4. Empowering women and communities: Promoting women’s empowerment and involving communities in decision-making processes can contribute to better access to maternal health services. This can be achieved through initiatives that promote gender equality, women’s rights, and community engagement in healthcare planning and implementation.

To simulate the impact of these recommendations on improving access to maternal health, a methodology could involve the following steps:

1. Data collection: Gather relevant data on the current state of maternal health access, including information on healthcare infrastructure, transportation services, awareness levels, and women’s empowerment indicators.

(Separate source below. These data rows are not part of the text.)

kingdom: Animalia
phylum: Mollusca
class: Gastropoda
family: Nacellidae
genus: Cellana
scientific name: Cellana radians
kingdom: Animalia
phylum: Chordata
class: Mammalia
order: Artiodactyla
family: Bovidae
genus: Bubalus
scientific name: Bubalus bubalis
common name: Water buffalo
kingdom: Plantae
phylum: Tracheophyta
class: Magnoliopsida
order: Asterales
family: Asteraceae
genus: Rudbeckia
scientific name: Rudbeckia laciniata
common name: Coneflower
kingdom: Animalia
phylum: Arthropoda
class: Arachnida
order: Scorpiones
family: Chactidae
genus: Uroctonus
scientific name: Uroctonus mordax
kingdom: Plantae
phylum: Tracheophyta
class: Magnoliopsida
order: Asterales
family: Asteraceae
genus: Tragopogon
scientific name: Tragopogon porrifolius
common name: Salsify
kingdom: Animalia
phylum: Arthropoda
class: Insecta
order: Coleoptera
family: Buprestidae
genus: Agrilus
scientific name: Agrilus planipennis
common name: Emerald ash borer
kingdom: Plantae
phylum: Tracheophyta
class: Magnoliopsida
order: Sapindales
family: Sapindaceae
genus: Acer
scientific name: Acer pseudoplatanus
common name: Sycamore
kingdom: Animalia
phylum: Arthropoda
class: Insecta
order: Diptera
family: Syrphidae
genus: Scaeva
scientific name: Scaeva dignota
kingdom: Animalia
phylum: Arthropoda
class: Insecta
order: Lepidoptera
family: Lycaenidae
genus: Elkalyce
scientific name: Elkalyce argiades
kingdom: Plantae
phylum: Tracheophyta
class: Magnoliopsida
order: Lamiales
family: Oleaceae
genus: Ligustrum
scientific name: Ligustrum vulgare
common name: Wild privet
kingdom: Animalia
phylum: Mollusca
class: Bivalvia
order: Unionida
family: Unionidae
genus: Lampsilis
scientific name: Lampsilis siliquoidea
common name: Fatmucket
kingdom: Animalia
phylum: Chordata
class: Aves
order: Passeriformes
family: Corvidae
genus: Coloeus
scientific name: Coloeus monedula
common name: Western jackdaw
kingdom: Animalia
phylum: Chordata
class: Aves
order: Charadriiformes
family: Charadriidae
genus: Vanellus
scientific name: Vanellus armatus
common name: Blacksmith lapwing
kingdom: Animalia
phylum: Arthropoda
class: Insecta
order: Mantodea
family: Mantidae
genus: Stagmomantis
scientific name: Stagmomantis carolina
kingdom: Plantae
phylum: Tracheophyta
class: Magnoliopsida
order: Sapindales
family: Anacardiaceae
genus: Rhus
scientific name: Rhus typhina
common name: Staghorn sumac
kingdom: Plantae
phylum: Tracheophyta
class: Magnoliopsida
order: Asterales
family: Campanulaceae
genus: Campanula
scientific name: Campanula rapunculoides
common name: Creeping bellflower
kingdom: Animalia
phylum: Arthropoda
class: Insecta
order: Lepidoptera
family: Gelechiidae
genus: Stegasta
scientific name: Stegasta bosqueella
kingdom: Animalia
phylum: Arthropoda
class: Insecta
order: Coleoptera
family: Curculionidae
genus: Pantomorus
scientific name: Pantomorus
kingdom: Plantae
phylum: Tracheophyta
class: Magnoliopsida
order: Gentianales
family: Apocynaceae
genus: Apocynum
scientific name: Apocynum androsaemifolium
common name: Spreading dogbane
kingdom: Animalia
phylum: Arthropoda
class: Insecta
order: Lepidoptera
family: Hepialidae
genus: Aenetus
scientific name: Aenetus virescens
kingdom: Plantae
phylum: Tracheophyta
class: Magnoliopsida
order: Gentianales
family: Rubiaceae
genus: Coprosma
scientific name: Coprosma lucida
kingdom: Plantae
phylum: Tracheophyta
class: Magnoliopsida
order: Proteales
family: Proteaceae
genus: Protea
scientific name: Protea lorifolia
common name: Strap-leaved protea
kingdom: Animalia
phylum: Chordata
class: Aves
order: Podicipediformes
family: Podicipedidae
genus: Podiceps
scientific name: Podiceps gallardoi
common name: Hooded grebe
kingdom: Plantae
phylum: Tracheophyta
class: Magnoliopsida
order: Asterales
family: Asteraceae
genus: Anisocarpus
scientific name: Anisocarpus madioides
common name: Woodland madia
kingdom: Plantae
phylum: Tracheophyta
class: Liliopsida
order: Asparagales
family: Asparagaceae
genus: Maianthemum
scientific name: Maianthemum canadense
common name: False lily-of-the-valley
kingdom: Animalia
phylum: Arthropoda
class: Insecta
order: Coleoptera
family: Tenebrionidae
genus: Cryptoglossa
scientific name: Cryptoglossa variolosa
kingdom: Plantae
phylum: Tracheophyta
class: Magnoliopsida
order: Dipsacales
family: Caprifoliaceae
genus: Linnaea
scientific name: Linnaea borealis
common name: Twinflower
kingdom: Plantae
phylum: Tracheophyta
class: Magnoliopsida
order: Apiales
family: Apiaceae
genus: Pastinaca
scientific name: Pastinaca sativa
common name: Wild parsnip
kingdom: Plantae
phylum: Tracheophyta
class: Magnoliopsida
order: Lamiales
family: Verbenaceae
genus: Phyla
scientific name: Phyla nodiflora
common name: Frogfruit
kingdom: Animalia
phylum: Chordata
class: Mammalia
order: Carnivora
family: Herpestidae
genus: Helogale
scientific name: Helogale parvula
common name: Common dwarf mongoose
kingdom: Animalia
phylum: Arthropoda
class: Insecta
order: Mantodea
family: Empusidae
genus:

2. Baseline assessment: Analyze the collected data to establish a baseline understanding of the current access to maternal health services and identify key areas for improvement.

3. Scenario development: Develop different scenarios based on the potential recommendations mentioned above. Each scenario should outline specific interventions and their expected impact on improving access to maternal health.

4. Modeling and simulation: Use appropriate modeling techniques, such as mathematical models or simulation software, to simulate the impact of each scenario on access to maternal health. This can involve estimating changes in key indicators, such as the number of women accessing prenatal care, the distance traveled to reach healthcare facilities, or the awareness levels in the community.

5. Evaluation and comparison: Evaluate the simulated results for each scenario and compare them to the baseline assessment. This will help determine the effectiveness of each recommendation in improving access to maternal health and identify the most impactful interventions.

6. Policy and decision-making: Based on the simulation results, policymakers and stakeholders can make informed decisions on which recommendations to prioritize and implement. This can involve allocating resources, designing intervention programs, and monitoring progress over time.

It’s important to note that the methodology described above is a general framework and can be adapted based on the specific context and available data.